### THE PROBLEM
Find each line in the data below that contains the word "artery", matching case exactly, and copy those lines out in full.

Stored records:

(begin)

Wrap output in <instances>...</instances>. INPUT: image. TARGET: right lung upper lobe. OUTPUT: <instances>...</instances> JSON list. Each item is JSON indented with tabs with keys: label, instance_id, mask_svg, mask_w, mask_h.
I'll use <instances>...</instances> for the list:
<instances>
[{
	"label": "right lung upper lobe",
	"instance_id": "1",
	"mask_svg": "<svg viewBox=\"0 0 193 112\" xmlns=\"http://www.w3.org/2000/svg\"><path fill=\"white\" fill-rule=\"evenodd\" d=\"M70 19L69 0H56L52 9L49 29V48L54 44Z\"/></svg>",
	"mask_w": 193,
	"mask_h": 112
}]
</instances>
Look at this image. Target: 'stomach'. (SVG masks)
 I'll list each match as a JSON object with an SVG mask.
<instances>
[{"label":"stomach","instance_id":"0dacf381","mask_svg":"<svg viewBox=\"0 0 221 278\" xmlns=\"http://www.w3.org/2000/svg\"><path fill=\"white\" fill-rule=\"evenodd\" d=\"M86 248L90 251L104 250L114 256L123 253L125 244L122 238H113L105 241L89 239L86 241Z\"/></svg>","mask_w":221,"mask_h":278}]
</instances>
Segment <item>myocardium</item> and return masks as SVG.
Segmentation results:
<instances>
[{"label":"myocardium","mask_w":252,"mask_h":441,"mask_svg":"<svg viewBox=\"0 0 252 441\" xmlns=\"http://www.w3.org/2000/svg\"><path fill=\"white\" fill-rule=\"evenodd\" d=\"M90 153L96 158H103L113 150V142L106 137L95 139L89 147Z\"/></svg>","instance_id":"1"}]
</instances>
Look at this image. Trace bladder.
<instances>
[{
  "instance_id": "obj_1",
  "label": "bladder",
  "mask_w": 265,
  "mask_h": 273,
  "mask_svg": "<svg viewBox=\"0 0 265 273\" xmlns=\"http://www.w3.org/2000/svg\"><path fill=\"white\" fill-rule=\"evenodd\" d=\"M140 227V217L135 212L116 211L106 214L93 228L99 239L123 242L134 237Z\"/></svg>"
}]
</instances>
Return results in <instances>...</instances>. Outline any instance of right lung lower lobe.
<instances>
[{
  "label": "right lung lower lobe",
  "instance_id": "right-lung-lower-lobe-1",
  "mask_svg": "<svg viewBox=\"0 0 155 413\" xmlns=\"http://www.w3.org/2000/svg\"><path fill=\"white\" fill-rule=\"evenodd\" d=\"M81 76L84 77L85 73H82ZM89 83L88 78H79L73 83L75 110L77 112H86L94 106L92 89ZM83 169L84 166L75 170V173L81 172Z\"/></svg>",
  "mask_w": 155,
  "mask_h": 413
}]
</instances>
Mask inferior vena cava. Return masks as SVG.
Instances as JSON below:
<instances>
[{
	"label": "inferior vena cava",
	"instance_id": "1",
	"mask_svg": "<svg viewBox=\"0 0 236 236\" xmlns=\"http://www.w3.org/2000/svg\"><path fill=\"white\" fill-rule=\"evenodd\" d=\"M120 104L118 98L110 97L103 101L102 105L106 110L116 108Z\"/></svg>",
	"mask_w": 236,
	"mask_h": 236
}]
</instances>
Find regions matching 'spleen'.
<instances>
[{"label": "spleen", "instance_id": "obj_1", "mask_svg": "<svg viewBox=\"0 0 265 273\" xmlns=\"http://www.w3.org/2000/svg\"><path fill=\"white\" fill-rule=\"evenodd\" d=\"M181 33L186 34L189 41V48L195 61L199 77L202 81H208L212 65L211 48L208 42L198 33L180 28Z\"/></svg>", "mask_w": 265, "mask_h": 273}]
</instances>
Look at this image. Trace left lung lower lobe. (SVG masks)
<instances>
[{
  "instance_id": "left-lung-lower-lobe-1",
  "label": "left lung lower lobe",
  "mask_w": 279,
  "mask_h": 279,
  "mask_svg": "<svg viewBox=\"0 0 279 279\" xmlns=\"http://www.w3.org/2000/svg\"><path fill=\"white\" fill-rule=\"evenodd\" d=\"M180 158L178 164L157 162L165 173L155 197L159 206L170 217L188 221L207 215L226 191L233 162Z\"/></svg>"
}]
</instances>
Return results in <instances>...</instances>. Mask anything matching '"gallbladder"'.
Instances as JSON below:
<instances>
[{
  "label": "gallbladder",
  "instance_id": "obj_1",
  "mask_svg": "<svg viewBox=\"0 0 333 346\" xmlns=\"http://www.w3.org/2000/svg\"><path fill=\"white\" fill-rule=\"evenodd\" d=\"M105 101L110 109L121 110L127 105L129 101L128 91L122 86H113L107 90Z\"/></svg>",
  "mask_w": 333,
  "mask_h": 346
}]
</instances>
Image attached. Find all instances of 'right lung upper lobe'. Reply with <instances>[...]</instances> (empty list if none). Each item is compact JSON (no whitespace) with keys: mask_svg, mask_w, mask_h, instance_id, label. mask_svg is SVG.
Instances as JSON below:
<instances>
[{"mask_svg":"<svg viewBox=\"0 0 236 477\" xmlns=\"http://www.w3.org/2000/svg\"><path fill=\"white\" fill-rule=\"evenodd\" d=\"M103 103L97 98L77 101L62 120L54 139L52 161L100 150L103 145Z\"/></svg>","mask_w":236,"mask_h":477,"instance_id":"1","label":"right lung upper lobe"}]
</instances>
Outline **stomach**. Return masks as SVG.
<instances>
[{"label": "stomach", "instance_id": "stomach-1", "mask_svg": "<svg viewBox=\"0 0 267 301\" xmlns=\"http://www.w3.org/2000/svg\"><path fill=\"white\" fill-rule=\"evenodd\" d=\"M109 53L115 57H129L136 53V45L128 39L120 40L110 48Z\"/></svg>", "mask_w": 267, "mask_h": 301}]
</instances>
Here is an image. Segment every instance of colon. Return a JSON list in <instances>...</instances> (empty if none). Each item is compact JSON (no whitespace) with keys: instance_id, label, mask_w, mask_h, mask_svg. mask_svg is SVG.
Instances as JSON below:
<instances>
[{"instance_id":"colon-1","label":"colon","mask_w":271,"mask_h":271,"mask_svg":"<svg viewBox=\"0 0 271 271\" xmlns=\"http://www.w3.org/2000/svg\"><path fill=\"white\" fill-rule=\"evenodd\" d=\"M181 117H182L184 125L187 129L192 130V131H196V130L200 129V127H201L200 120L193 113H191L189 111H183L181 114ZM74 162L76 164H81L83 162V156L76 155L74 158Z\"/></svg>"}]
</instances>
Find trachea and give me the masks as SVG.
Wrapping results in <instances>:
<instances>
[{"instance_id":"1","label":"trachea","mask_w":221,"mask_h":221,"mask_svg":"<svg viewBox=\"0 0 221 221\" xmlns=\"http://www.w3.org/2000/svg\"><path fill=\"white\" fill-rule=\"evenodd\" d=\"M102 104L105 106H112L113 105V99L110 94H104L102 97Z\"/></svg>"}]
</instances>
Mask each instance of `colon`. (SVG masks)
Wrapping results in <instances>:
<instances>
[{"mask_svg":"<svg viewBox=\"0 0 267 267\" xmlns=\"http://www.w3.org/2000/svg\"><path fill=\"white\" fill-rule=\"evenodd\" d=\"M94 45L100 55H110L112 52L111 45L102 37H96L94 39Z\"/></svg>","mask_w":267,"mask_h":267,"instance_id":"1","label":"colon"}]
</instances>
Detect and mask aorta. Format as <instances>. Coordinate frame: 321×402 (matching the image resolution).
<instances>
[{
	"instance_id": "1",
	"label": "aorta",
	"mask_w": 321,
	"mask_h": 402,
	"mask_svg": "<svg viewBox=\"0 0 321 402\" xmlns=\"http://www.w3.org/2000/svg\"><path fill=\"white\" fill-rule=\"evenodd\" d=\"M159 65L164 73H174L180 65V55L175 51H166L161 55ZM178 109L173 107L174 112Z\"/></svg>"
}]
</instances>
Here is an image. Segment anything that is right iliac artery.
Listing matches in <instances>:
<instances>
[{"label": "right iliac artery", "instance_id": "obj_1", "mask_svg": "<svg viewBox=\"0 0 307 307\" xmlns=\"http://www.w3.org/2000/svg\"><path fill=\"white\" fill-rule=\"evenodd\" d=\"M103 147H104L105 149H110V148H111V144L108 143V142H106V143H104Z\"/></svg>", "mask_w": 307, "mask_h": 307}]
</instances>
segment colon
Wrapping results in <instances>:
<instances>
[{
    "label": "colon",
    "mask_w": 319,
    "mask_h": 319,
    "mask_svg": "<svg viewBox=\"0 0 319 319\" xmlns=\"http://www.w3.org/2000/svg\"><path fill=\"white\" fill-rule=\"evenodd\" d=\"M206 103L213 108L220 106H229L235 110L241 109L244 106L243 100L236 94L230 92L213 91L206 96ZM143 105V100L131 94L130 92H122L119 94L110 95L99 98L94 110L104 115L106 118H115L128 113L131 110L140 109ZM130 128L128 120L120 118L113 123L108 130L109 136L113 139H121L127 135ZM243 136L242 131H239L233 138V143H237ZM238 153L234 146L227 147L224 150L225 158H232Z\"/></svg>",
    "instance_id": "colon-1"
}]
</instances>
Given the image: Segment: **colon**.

(end)

### REPLY TO THE TASK
Here is an image. Segment anything that is right iliac artery.
[{"label": "right iliac artery", "instance_id": "obj_1", "mask_svg": "<svg viewBox=\"0 0 307 307\" xmlns=\"http://www.w3.org/2000/svg\"><path fill=\"white\" fill-rule=\"evenodd\" d=\"M103 147H104L105 149H110V148H111V144L108 143V142H106V143H104Z\"/></svg>", "mask_w": 307, "mask_h": 307}]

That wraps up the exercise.